分区耐受性（P）: 即使有些副本节点暂时失去同其它节点进行网络通信的能力，系统是否还能继续正常运行？

The theorem then goes on to say that a storage system which operates on multiple computers can only achieve two of these properties at the expense of a third. Also, we are forced to implement partition-tolerant systems. On current networking hardware using current messaging protocols, packets can be lost, switches can fail, and there is no way to know whether the network is down or the server you are trying to send a message to is unavailable. All NoSQL systems should be partition-tolerant. The remaining choice is between consistency and availability. No NoSQL system can provide both at the same time.

该定理接着指出，运行于多台机器之上的存储系统中，这三个特性不可兼得，只能得到其中两个特性而牺牲掉剩下的那个特性。而且，我们不得不实现具有分区耐受性的系统。在当下的网络硬件之上使用当下的消息传递协议，数据包可能会丢失，交换机可能会出故障，节点无法得知到底是网络出了问题还是你想发送给它消息的那个服务器本身出了问题。所有的NoSQL系统应该都是具有分区耐受性的。剩下的就是要在一致性和可用性两者之中做出选择了。没有任何一个NoSQL系统能够同时提供这两种特性的。

Opting for consistency means that your replicated data will not be out of sync across replicas. An easy way to achieve consistency is to require that all replicas acknowledge updates. If a replica goes down and you can not confirm data updates on it, then you degrade availability on its keys. This means that until all replicas recover and respond, the user can not receive successful acknowledgment of their update operation. Thus, opting for consistency is opting for a lack of round-the-clock availability for each data item.

如果选择一致性的话，就意味着副本间的数据将不会出现不同步的状态。实现一致性的一种简便的方法就是要求所有的副本节点对更新操作都必须进行应答确认。如果其中的一个副本节点出了问题，你就无法确认那个副本中的数据是否真的得到了更新，因而针对正在进行更新的键来说，系统的可用性就降低了。也就是说，只有到了所有副本节点恢复之后并做出响应之后，用户才能等到更新操作成功的确认消息。因此说，选择了一致性就是选择了每个数据项都有可能会缺失全天候的可用性。

Opting for availability means that when a user issues an operation, replicas should act on the data they have, regardless of the state of other replicas. This may lead to diverging consistency of data across replicas, since they weren’t required to acknowledge all updates, and some replicas may have not noted all updates.
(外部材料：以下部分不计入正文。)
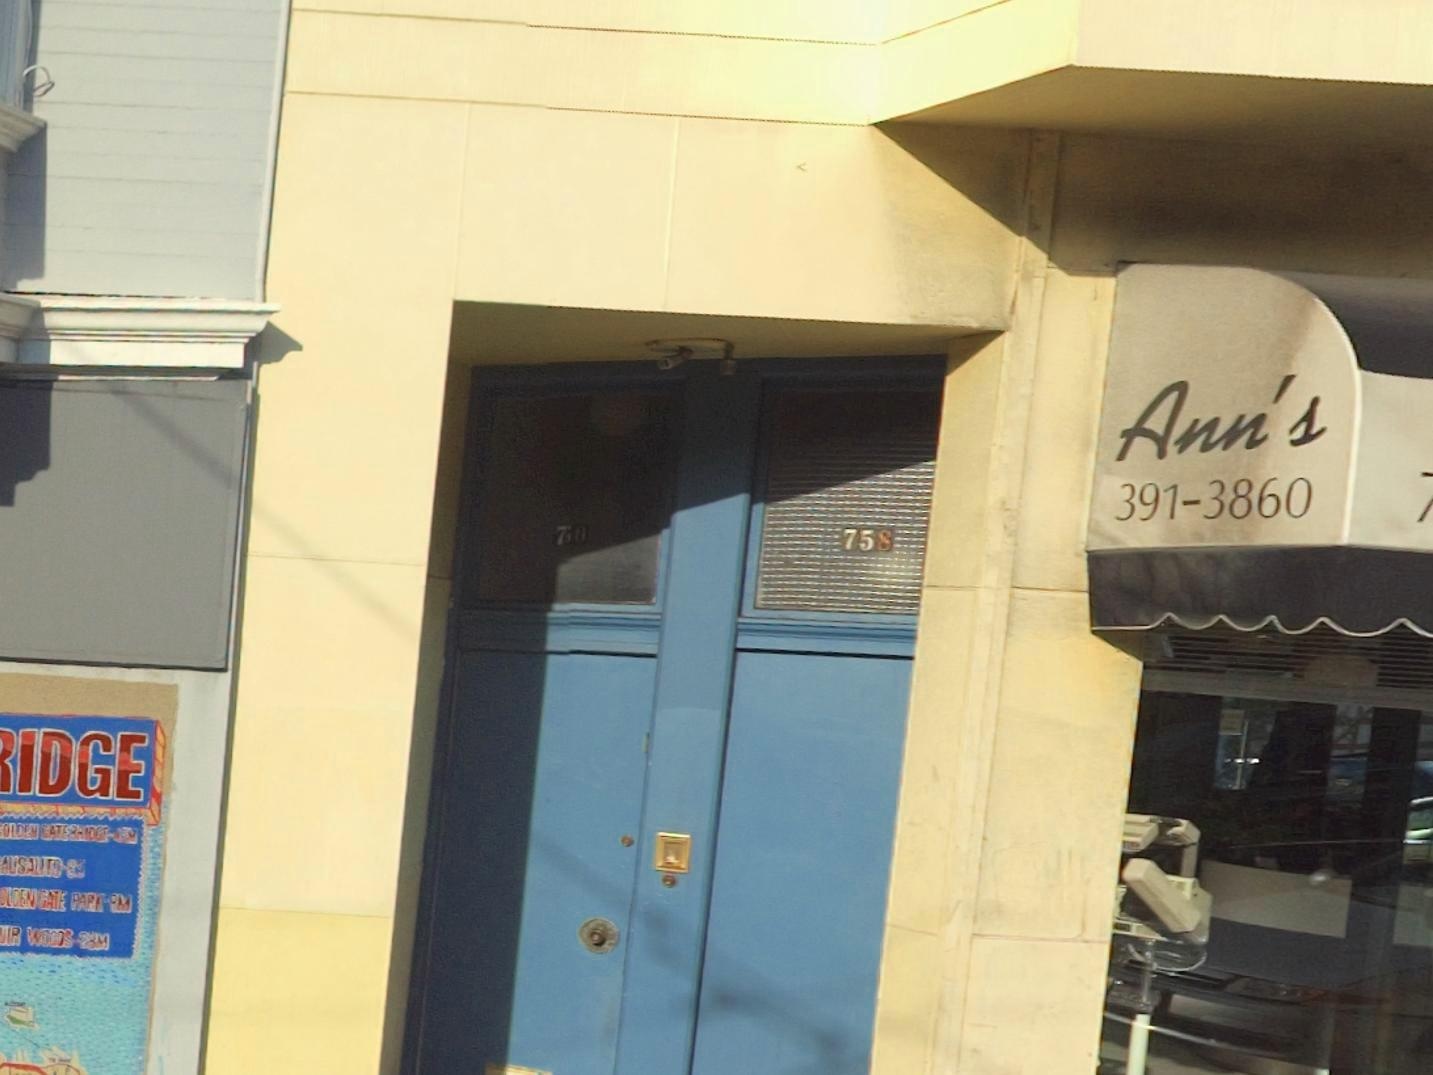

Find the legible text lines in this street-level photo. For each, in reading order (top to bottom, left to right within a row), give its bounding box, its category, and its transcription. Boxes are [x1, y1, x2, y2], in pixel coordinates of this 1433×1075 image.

[1107, 372, 1330, 462] BusinessName: Ann's
[1114, 474, 1314, 524] None: 391-3860
[552, 519, 591, 549] StreetNumber: 7**
[843, 526, 893, 553] StreetNumber: 758
[14, 725, 150, 804] None: IDGE
[1, 821, 108, 844] None: OLDEN GATE BRIDGE
[0, 854, 64, 879] None: AUSAUTO
[11, 885, 135, 916] None: DEN GATE PARK PM
[25, 924, 111, 952] None: WOODS 28M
如果选择了可用性，就意味着当用户发起一个操作时，副本节点就应该无需考虑其它节点的状态，只需根据它自有的数据完成该操作。这可能会导致副本间数据一致性收到不同程度的损失，因为副本节点无需对所有的更新进行应答确认，所以有些副本节点就可能会没有注意到所有的更新操作。

The implications of the CAP theorem lead to the strong consistency and eventual consistency approaches to building NoSQL data stores. Other approaches exist, such as the relaxed consistency and relaxed availability approach presented in Yahoo!’s PNUTS [ http://www.aosabook.org/en/bib1.html#bib:pnuts |CRS+08 ] system. None of the open source NoSQL systems we discuss has adopted this technique yet, so we will not discuss it further.

CAP定理所蕴含的理论导致了在构建NoSQL数据存储系统时所采用的两种方法，强一致性方法和最终一致性方法。现在也有一些其它的方法，比如Yahoo!的PNUTS [CRS+08]系统采用的是一种松弛型一致性结合松弛型可用性（relaxed consistency and relaxed availability）的方法。由于我们所要讨论的开源NoSQL系统中还没有采用这种技术，所以我们不再对此技术进行展开讨论了。

13.5.2. 强一致性

Systems which promote strong consistency ensure that the replicas of a data item will always be able to come to consensus on the value of a key. Some replicas may be out of sync with one-another, but when the user asks for the value of ‘’employee30:salary’’, the machines have a way to consistently agree on the value the user sees. How this works is best explained with numbers.

促使达成强一致性的系统要确保，数据项的所要副本节点要能够对键所对应的数值的取值达成一致意见。也许有些副本节点会同别的节点不同步，但是，当用户对’’employee30:salary’’的值进行查询时，各节点会有一种办法，能够对返回给用户看得的值达成一个一致意见。这个工作过程可以用数字来很好的说明。

Say we replicate a key on N machines. Some machine, perhaps one of the ‘’N’’, serves as a coordinator for each user request. The coordinator ensures that a certain number of the ‘’N’’ machines has received and acknowledged each request. When a write or update occurs to a key, the coordinator does not confirm with the user that the write occurred until ‘’W’’ replicas confirm that they have received the update. When a user wants to read the value for some key, the coordinator responds when at least R have responded with the same value. We say that the system exemplifies strong consistency if ‘’R+W>N’’.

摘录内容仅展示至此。